Homo sapiens have adapted to an incredible diversity of habitats around the globe. This capacity to adapt to different landscapes is clearly expressed within Africa, with Late Pleistocene Homo sapiens populations occupying savannahs, woodlands, coastlines and mountainous terrain. As the only area of the world where Homo sapiens have clearly persisted through multiple glacial-interglacial cycles, Africa is the only continent where classic refugia models can be formulated and tested to examine and describe changing patterns of past distributions and human phylogeographies. The potential role of refugia has frequently been acknowledged in the Late Pleistocene palaeoanthropological literature, yet explicit identification of potential refugia has been limited by the patchy nature of palaeoenvironmental and archaeological records, and the low temporal resolution of climate or ecological models. Here, we apply potential climatic thresholds on human habitation, rooted in ethnographic studies, in combination with high resolution model datasets for precipitation and biome distributions to identify persistent refugia spanning the Late Pleistocene (130-10 thousand years ago). We present two alternate models suggesting that between 27-66% of Africa may have provided refugia to Late Pleistocene human populations, and examine variability in precipitation, biome, and ecotone distributions within these refugial zones.
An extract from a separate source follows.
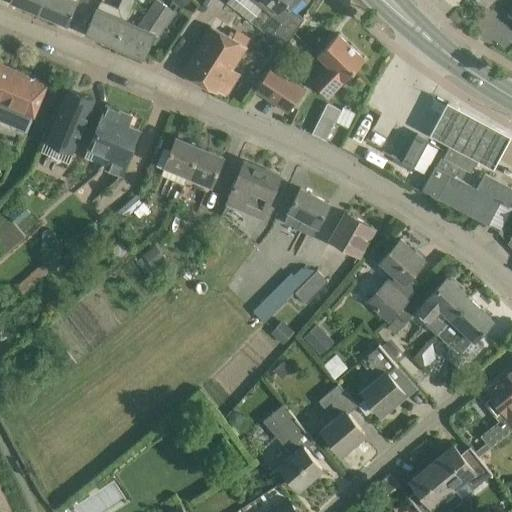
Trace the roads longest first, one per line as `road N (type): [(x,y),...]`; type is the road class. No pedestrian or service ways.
road 1 (unclassified): [(511,289),(363,178),(163,85)]
road 2 (residential): [(511,354),(332,511)]
road 3 (unclassified): [(163,85),(0,20)]
road 4 (primary): [(511,98),(437,48),(386,0)]
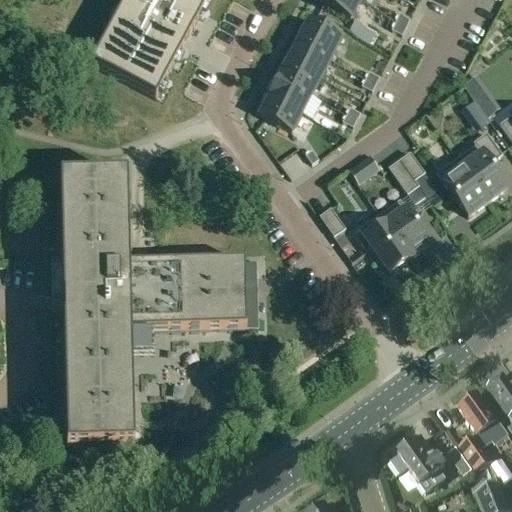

Analytical Code: All data used are available from open access online portals (e.g. OSF) or directly from R packages listed in the code.

Table 1: All data are summarised from the referenced literature. The upper and lower age estimates derive from the confidence interval of chronometric dating, with the mid-age used for analysis calculated as a simple average of the two. For individual dates, the mid-age matches the central age estimate. Where an archaeological assemblage is constrained by two or more dates, the upper-most and lower-most confidence interval are used, integrating assessment from original reports.

The analytical code produces the component datasets and illustrations for Figure 1-3, including the datasets used solely for visualisation in Figure 6.

Table SI1 presents co-ordinate data used to produce Figure 4, and chronological data used to produce Figure 5.